Ese ritual se repitió los días siguientes con el mismo resultado. Fernando empezó a inquietarse ya que su huésped era el único de los forasteros que todavía no había hecho nada y de algún modo se sentía responsable.
El domingo, al volver de misa, se encontró a Markus sosteniendo en sus manos las varas de enea mientras las miraba como abducido.
—¡Eh, Marcos! ¿Te enseño? —le preguntó Fernando.
No le dio tiempo al holandés a responder cuando ya se vio sentado en un taburete junto al Eneas que le explicaba con gestos y alzando mucho la voz como había que trabajar el material. Markus sentía que había algo hipnótico en la manera de trabajar de Fernando, en como sus manos trataban ese material rudo y suave al mismo tiempo. No podía apartar la mirada. Era una sensación muy visceral.
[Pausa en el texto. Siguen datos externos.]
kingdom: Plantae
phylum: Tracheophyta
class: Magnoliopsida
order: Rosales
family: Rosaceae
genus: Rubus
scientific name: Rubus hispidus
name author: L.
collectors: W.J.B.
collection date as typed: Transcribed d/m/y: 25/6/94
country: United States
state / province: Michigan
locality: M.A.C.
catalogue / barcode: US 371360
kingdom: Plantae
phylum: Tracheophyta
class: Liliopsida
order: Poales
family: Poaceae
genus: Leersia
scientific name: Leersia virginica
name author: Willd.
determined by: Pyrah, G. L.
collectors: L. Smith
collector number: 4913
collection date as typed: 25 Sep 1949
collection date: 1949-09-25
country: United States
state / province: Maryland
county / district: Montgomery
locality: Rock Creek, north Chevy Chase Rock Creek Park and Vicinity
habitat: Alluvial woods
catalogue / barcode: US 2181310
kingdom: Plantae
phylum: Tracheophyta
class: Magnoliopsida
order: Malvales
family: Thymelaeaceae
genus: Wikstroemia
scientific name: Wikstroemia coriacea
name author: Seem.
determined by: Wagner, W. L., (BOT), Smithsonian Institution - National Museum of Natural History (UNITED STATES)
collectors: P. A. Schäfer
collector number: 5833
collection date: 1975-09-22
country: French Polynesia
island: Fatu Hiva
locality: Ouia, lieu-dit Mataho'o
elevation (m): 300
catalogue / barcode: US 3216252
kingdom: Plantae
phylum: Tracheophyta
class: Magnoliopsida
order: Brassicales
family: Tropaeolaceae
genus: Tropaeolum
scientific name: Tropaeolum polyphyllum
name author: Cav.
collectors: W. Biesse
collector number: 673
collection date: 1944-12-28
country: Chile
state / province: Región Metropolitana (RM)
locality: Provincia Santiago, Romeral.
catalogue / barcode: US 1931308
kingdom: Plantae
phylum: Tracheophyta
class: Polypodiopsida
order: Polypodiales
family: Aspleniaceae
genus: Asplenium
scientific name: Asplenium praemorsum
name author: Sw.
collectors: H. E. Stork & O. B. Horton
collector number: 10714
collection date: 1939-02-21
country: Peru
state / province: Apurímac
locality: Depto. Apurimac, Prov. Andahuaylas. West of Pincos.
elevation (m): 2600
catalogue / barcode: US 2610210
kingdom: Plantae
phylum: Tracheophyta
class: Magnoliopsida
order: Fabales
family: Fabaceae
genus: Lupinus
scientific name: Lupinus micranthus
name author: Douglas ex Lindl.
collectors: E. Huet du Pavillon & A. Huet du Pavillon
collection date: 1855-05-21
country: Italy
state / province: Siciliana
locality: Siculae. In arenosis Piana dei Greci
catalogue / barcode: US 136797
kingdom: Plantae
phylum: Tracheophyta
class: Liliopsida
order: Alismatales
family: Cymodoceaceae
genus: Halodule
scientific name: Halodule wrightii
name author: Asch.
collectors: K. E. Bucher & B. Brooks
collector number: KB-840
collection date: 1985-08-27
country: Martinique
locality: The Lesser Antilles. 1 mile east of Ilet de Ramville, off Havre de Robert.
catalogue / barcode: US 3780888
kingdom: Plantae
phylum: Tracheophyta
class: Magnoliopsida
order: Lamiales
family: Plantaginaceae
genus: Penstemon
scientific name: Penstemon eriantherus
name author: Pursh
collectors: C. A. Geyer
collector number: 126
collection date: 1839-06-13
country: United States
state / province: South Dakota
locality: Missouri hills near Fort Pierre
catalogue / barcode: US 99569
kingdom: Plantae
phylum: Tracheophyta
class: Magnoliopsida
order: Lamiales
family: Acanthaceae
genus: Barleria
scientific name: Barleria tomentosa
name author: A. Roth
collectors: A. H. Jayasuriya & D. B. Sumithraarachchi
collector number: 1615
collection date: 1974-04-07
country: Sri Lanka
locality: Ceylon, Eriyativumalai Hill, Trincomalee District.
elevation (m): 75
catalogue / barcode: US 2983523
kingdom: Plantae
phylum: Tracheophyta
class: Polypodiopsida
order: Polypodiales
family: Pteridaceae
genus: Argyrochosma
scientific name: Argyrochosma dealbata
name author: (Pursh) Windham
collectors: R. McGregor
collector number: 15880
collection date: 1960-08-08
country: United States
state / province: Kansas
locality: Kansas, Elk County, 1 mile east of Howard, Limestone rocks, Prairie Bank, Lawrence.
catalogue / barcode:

Al día siguiente cuando Fernando se levantó, Markus ya había hecho el desayuno y estaba en el patio ansioso por continuar. Ese día no pararon ni para almorzar. Markus estaba como poseído y, con su escaso español, no dejaba de preguntar a un Fernando cada vez más abrumado por el entusiasmo de su huésped hacia un oficio que estaba condenado a desaparecer. Mientras tanto, el lienzo seguía impoluto y sus pinturas se estaban empezando a secar bajo el serrano sol de agosto. Aquella noche Fernando se fue a la cama preocupado por Markus que se había quedado en el patio doblando enea, con la única compañía de las estrellas.
Al día siguiente, cuando Fernando empezó a llamar a Markus para desayunar, se inquietó al ver que el joven no respondía y empezó a buscarlo por toda la casa. Se lo encontró dormido en el patio junto a una figura a tamaño natural hecha de enea que representaba a Fernando reparando una silla.
A dos mil cuatrocientos kilómetros de su Holanda natal, Markus encontró su inspiración. Aprendió a pronunciar Genalguacil.